Trigger warning: This post contains descriptions of sexual assault.
I was a teenager when, one afternoon, I was groped and molested by a classmate after school. I was too scared to tell my parents what had happened. I was too terrified to go to my teachers — let alone to the police — to seek justice. To be honest, I was too confused to understand that I deserved justice. But I wasn’t too confused to understand that what had happened to me wasn’t right. I found the courage to share my experience with a mutual friend — someone I thought I could trust, someone I thought would understand.
A week later, I learned that my confidante and other classmates had made a list of all the boys I’d hooked up with. It was some kind of “receipt” of my promiscuity. Some kind of “proof” of my assailant’s innocence: She was asking for it. She deserved it. She knew what she was doing. She obviously liked it.
Just like that, I was on the side of the defense, rather than the prosecution.
Just like that, I became the center of my very own slutty witch hunt.
When director Woody Allen recently warned of the dangers of “witch hunts” in sexual assault cases, though, he wasn’t bringing attention to the damning effects of slut-shaming and victim blaming.
Instead, he used it as a shield to protect the sexual predators themselves.

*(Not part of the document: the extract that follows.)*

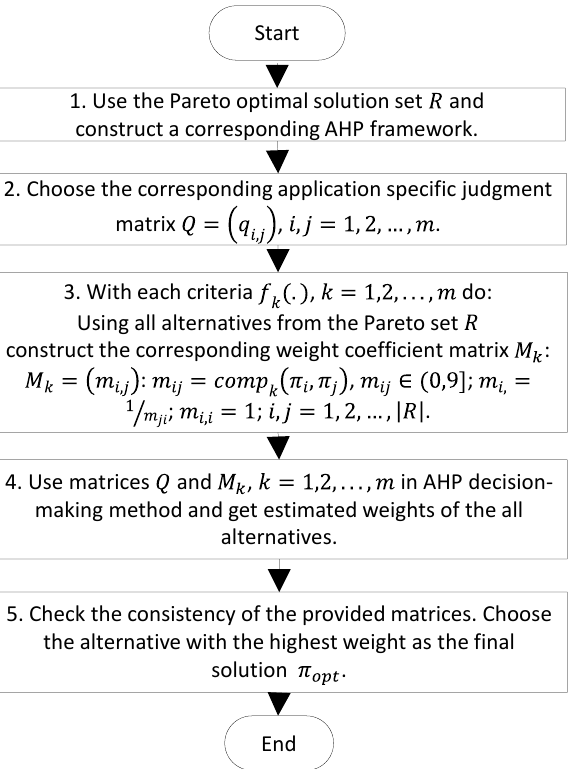
Figure 6. A flowchart of AHP for choosing the best path.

In an interview with the BBC on Sunday, the controversial filmmaker professed his sympathy for the “poor women” directly affected by the growing allegations against Harvey Weinstein, but quickly undercut his compassion for the victims by expressing dire concern for the alleged rapist himself, as well as other potential abusers in the entertainment industry.
In his statement, Allen called the scandal “very sad for everybody involved” before going on to warn the public against passing judgement too quickly.
After coming under intense scrutiny online, Allen released a follow-up statement calling Weinstein a “sad, sick man” before expressing confusion around the misinterpretation of his original comments.
For a man who has made his career telling stories — and thus is well aware that every word matters — you would think his wording would be intentional. You would think he’d understand that there is no confusion; we heard him quite clearly.
In his own words, Allen described the outing of sexual misconduct as a kind of “witch hunt,” and the irony of his word choice in the context of violence against women cannot be ignored.
Using a term whose roots lie in the Salem Witch Trials — one of America’s most infamously misogynistic historical events, one that claimed the lives of fourteen women — is no coincidence. Allen’s “witch hunt” defense casts doubt on the actual victims and protects true predators, as do all arguments that attempt to sweep sexual violence under the rug.
We see it constantly happen to survivors in the media and in the courtroom: Allen is implying that the rush of women recently empowered to come forward and seek justice for their own assaults should be questioned and not necessarily believed. He is asking the public to treat victims like potential perpetrators, guilty of untruths. He is suggesting we don’t take a victim’s words as fact, lest the reputation of a potential offender be ruined in the process.
In other words, he is asking that the status quo be kept the same. He is asking that our slut-shaming, victim-blaming society continue to scrutinize every victim who comes forward. Powerful men accused of assault would probably prefer the kind of witch hunt launched in Salem over three centuries ago — one that doubted women who “failed to uphold the community values,” often because they were sexually active.
But hunting men like Weinstein, who assaulted women for decades? Hunting a man like Allen, who has been accused of molesting his adopted daughter? Apparently, that’s what is actually dangerous.
According to men in power, it should be their alleged victims who are judged, blamed, and persecuted for all to see.
Unfortunately for Allen and powerful people in Hollywood and beyond, more and more women are demanding justice through viral online movements like #WhatConsentMeansToMe and #MeToo. But unlike Salem, this “witch hunt” isn’t about tracking down the innocent. It’s about giving a voice to victims and providing support to survivors.
This “witch hunt” is about finally dismantling a system that allows power and influence to snuff out the truth.